General characteristics
- Type: Wooden two‑masted schooner
- Tonnage: 295 GRT
- Length: 139 feet (42 m)
- Beam: 26 feet (7.9 m)
- Draught: 11 feet 10 inches (3.61 m)
- Crew: 7 (5 lost)

= M. F. Merrick (schooner) =

Shipwreck in Lake Huron, Michigan, United States

M. F. Merrick was a wooden two‑masted schooner built in 1863 by John Oades in Clayton, New York, for Fowler & Esseltyne and later part of the Reindeer Line of Detroit. She measured approximately 139 ft in length, 26 ft in beam, and had a gross tonnage of about 295 GRT.

==Description==
M. F. Merrick was constructed of wood with a single deck and two masts, typical of “canaller” schooners built to transit the Welland Canal. Her hull measured about 137×25×11 ft and was rated at 295 gross tons.

==History==
Enrolled at French Creek, NY in 1863, she was remeasured to 295.4 GRT in 1864 and later registered in Detroit. She underwent repairs and had her deck rebuilt in April 1877 and again in 1872.

==Sinking==
On 16 May 1889, M. F. Merrick departed Port Austin, Michigan, laden with furnace sand. In dense fog off Presque Isle she collided with the steamer R. P. Ranney around midnight. The steamer punctured her port side, and she sank in under a minute, resulting in the deaths of five of her seven crew; the captain and one seaman were rescued.

Dataset section:
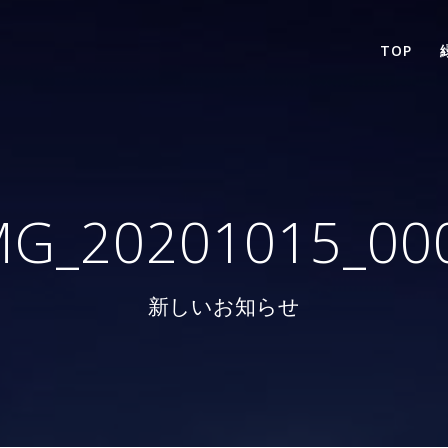
TOP
MG_20201015_00
新しいお知らせ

Assigned task 1:
Can you write out everything in the M. F. Merrick article from "- Beam: 26 feet" down to "of about 295 GRT."?
Assigned task 2:
Could you extend the article on the schooner M. F. Merrick, picking up right after its final sentence?

Response area 1:
- Beam: 26 feet (7.9 m)
- Draught: 11 feet 10 inches (3.61 m)
- Crew: 7 (5 lost)

= M. F. Merrick (schooner) =

Shipwreck in Lake Huron, Michigan, United States

M. F. Merrick was a wooden two‑masted schooner built in 1863 by John Oades in Clayton, New York, for Fowler & Esseltyne and later part of the Reindeer Line of Detroit. She measured approximately 139 ft in length, 26 ft in beam, and had a gross tonnage of about 295 GRT.

Response area 2:
==Wreck==
The wreck was rediscovered in 2011 by NOAA's Project Shiphunt, an expedition involving high‑school students and technologies supported by Sony and Intel, using sonar and 3D imaging.

She lies upright in approximately 321 ft of cold, fresh water at coordinates , preserved with intact steering equipment, rigging, and sand cargo.

==Legacy==
M. F. Merrick is regarded as an important example of late 19th‑century Great Lakes schooners and a notable deep‑water wreck in the Thunder Bay National Marine Sanctuary, visited by technical divers and researchers.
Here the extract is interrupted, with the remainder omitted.